Upon graduating from Scarsdale High School, she attended the University of Rochester. While working towards a bachelor's degree in Spanish, she helped create the study abroad program and spent her junior year at La Universidad Nacional Mayor de San Marcos in Lima, Peru. She hiked Machu Picchu and traveled the Amazon River by steamboat, a brave endeavor for a young woman in the 1940s. Her experiences created lifelong interests in other cultures and archaeology.

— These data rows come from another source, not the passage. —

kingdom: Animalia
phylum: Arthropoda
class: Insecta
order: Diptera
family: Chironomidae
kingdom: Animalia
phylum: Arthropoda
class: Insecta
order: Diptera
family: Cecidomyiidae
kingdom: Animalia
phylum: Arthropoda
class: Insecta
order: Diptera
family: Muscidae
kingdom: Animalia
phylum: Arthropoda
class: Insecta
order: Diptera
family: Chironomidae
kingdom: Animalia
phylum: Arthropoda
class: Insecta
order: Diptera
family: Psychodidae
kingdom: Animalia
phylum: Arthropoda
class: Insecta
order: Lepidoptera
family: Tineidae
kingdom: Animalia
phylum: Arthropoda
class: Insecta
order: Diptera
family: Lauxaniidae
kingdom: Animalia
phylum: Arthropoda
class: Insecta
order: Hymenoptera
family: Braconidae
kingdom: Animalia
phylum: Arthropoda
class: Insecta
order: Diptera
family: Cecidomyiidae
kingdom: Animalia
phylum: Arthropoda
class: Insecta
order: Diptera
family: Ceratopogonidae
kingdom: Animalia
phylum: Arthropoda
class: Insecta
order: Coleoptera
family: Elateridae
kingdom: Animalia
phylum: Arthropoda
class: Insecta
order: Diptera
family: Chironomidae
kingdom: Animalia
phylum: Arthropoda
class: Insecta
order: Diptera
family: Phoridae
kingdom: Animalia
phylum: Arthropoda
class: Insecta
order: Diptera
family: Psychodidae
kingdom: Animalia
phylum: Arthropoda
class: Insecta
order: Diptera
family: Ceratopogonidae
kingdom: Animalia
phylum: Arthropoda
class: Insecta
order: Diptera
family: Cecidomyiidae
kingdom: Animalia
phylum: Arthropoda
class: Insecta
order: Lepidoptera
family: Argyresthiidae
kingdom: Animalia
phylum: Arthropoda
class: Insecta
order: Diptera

After graduation, Mary Lee was sought out by employers because of her bilingual skills in New York and Florida. She later earned a Master of Education degree in Second Language Learning from Florida Atlantic University with postgraduate studies at Teachers College, Columbia University.
At the age of 13, she began researching her family genealogy. She traveled extensively throughout the United States and overseas, gathering information from church records, courthouses, archives, distant relatives, and tombstones. She proved 38 generations which included a soldier in the Revolutionary War, a governor in the American Colonies, and Charlemagne of France.
As an accredited Fellow of the American College of Genealogists, Mary Lee assisted others with research and belonged to over 30 lineage organizations, including the Daughters of the American Revolution (DAR), Colonial Dames of America, National Society Colonial Dames of the 17th Century, Descendants of Colonial Governors, Magna Charta Dames, and The Order of the Crown of Charlemagne. She held leadership positions at the local, state and national levels in several organizations while living in Lake Forest, IL, Carefree, AZ, Flagstaff, AZ, and Colorado. She supported historic preservation, military members and veterans, and was an active member of the Cache La Poudre chapter of the DAR in Fort Collins, CO.
Mary Lee was also a member of archaeological societies in Arizona and Colorado, and helped to catalog artifacts from the Elden Pueblo site in Flagstaff, AZ. A voracious reader, she read a book per day. She had a great sense of humor and was known as "Lady Flossmore" in the Red Hat Society and the Poker League of Northern Colorado.
Mary Lee is survived by daughters Marylee L. Forsthoff of Golden, CO and Georgia A. Birmingham of Lone Tree, CO; son Laurence L. Littell, Jr. of Portland, ME; grandson Alexander W. Forsthoff (Halie) of Durango, CO; granddaughter Julia M. Forsthoff of Bozeman, MT; sister Alice Szwarce of Snellville, GA; sister Denny Geering of Hendersonville, NC; and numerous nieces, nephews, great nieces and great nephews. She was preceded in death by her son, John Monroe Birmingham, and her husband of 53 years, John M. Birmingham, Jr.
A private memorial service will be held in Orient, NY at a later date. Donations in her memory can be made to Pathways Hospice of Northern Colorado.